(Data supplied)

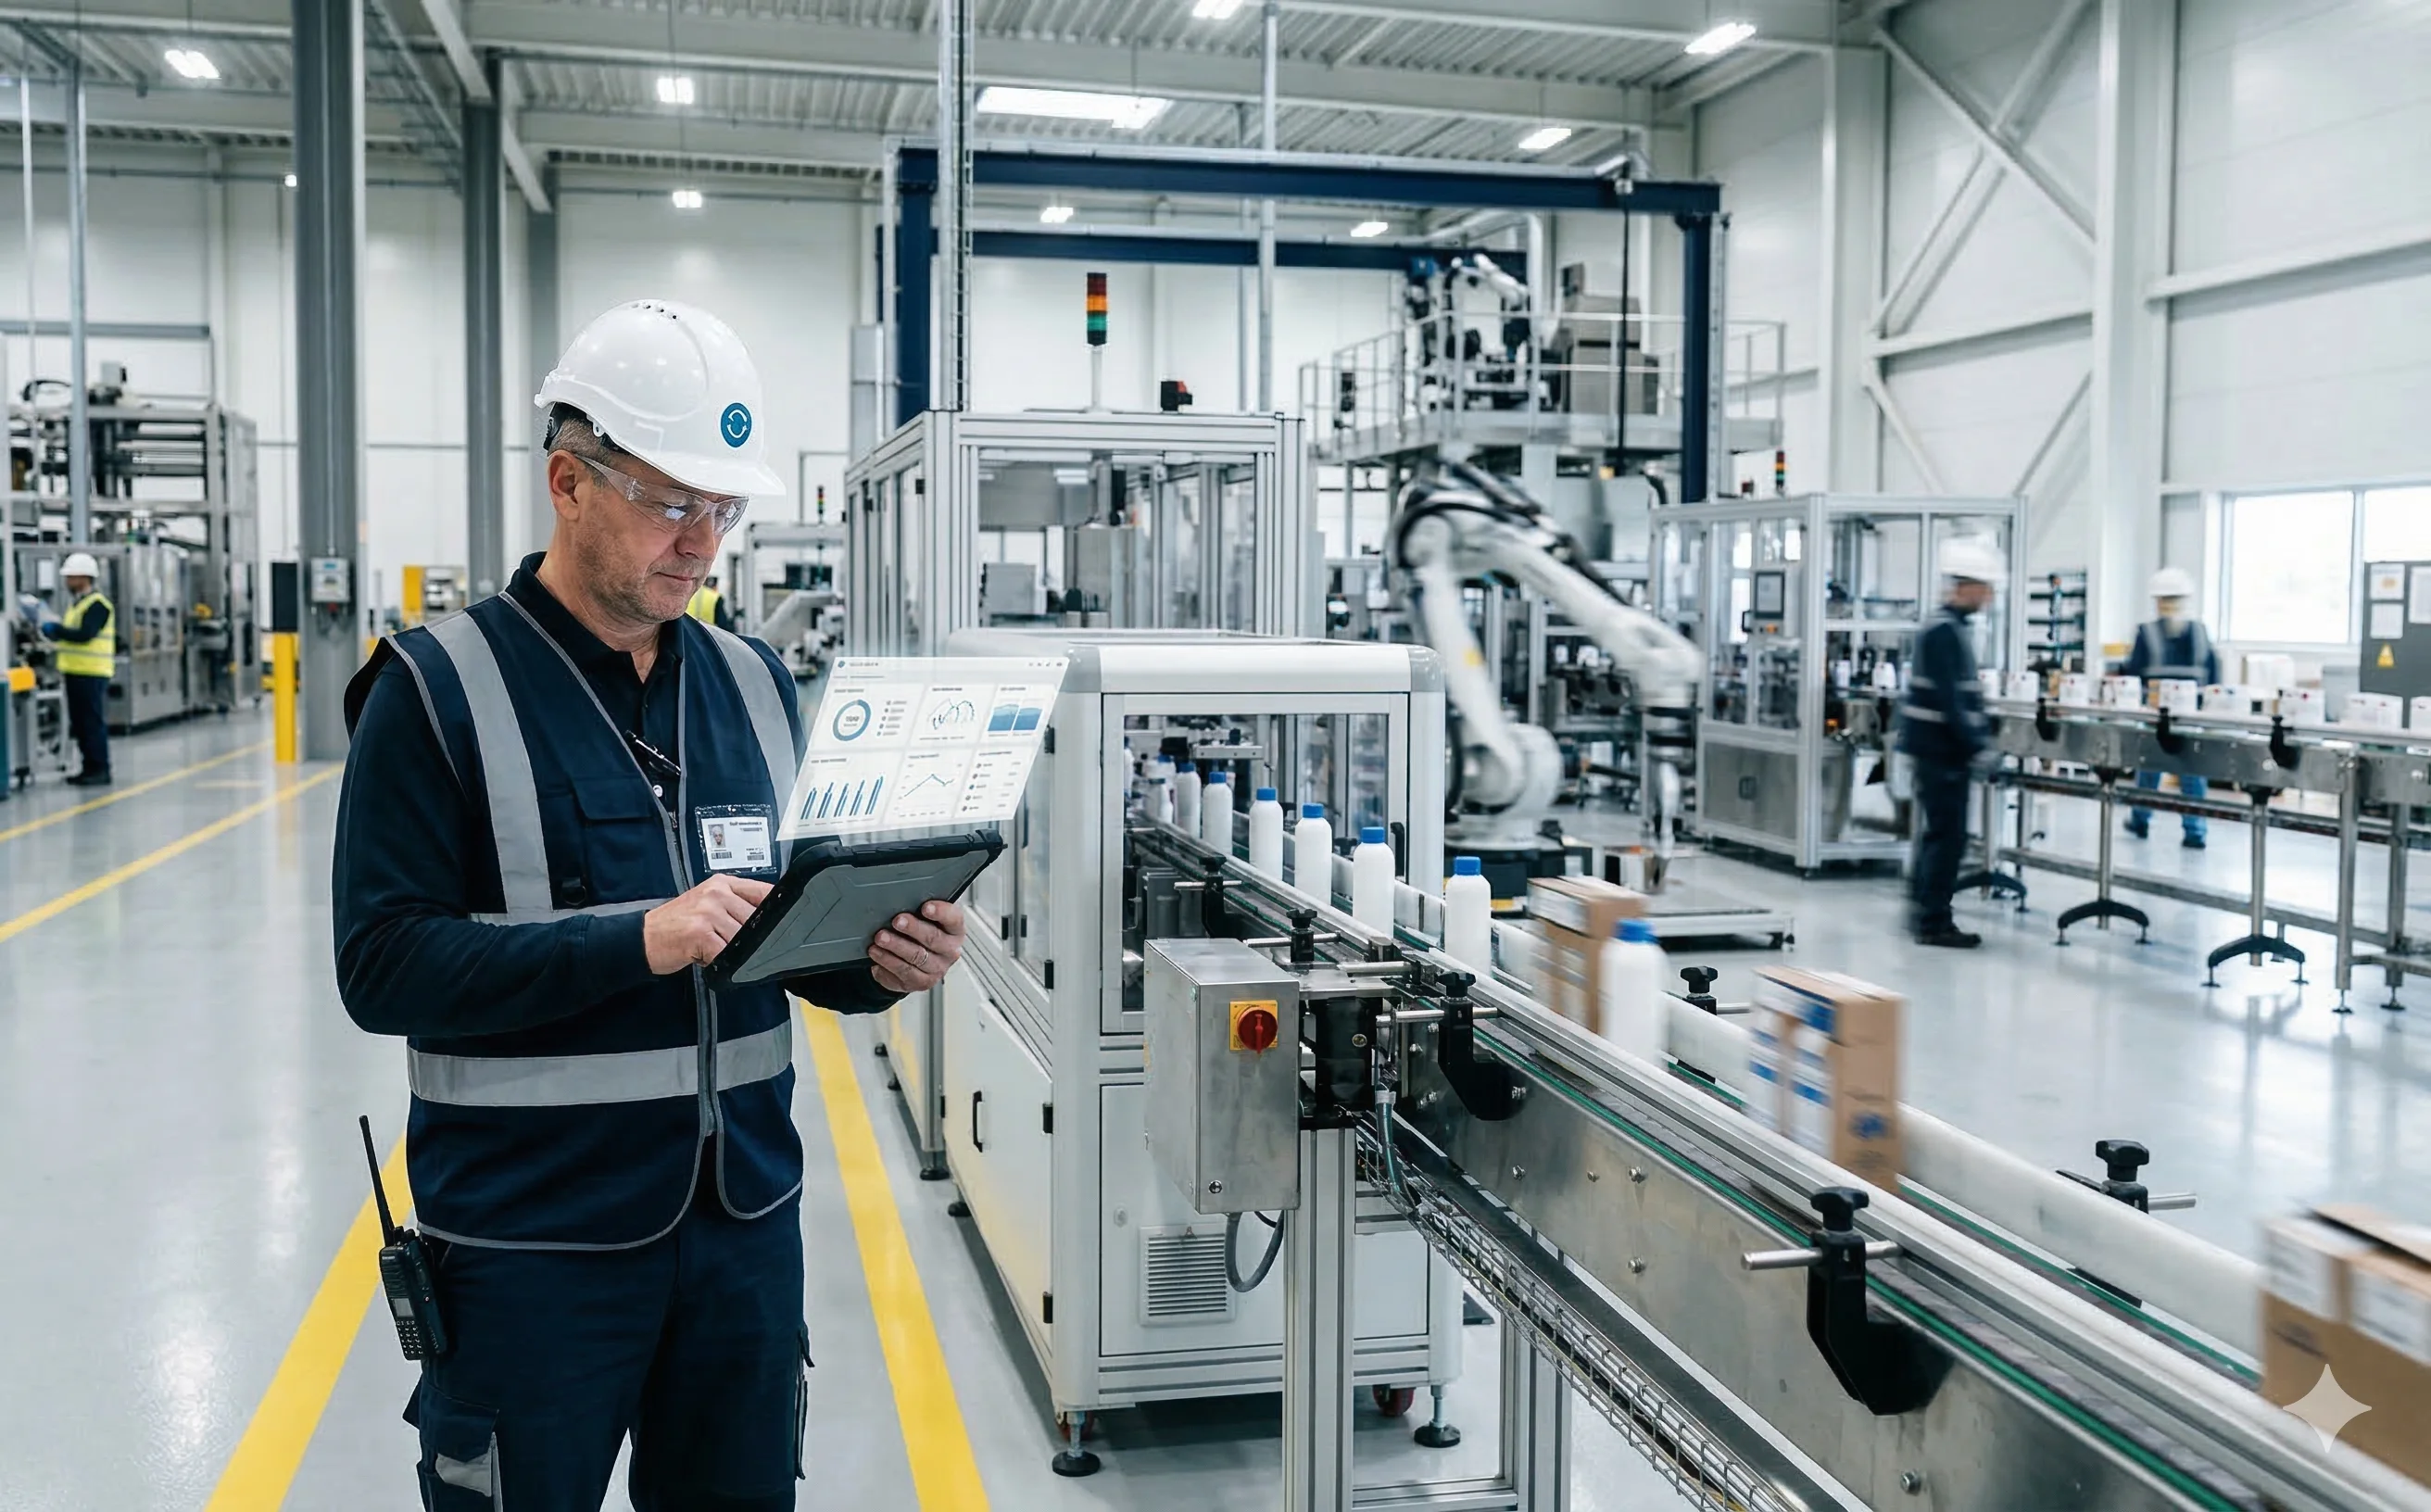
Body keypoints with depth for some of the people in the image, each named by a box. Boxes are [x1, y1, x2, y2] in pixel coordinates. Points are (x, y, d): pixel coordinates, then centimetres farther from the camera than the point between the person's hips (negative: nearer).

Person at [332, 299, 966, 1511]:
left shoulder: (753, 681, 7)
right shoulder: (440, 686, -8)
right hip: (534, 1234, -4)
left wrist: (880, 961, -11)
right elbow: (382, 963, -15)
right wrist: (636, 942, -26)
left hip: (745, 1217, 5)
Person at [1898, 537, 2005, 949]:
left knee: (1938, 832, 16)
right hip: (1941, 750, -10)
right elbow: (1948, 698, -23)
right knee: (1949, 836, -5)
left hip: (1941, 749, 10)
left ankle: (1923, 910, 26)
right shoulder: (1943, 632, -17)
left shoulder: (1954, 627, 14)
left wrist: (1983, 733, 15)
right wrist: (1975, 746, -21)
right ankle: (1934, 923, 1)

(End Data supplied)

Work to complete »
Please report all lines in the entries where "left" appears.

Answer to this problem »
left shoulder: (753, 681, 7)
left wrist: (880, 961, -11)
left hip: (745, 1217, 5)
left knee: (1938, 832, 16)
left hip: (1941, 749, 10)
left ankle: (1923, 910, 26)
left shoulder: (1954, 627, 14)
left wrist: (1983, 733, 15)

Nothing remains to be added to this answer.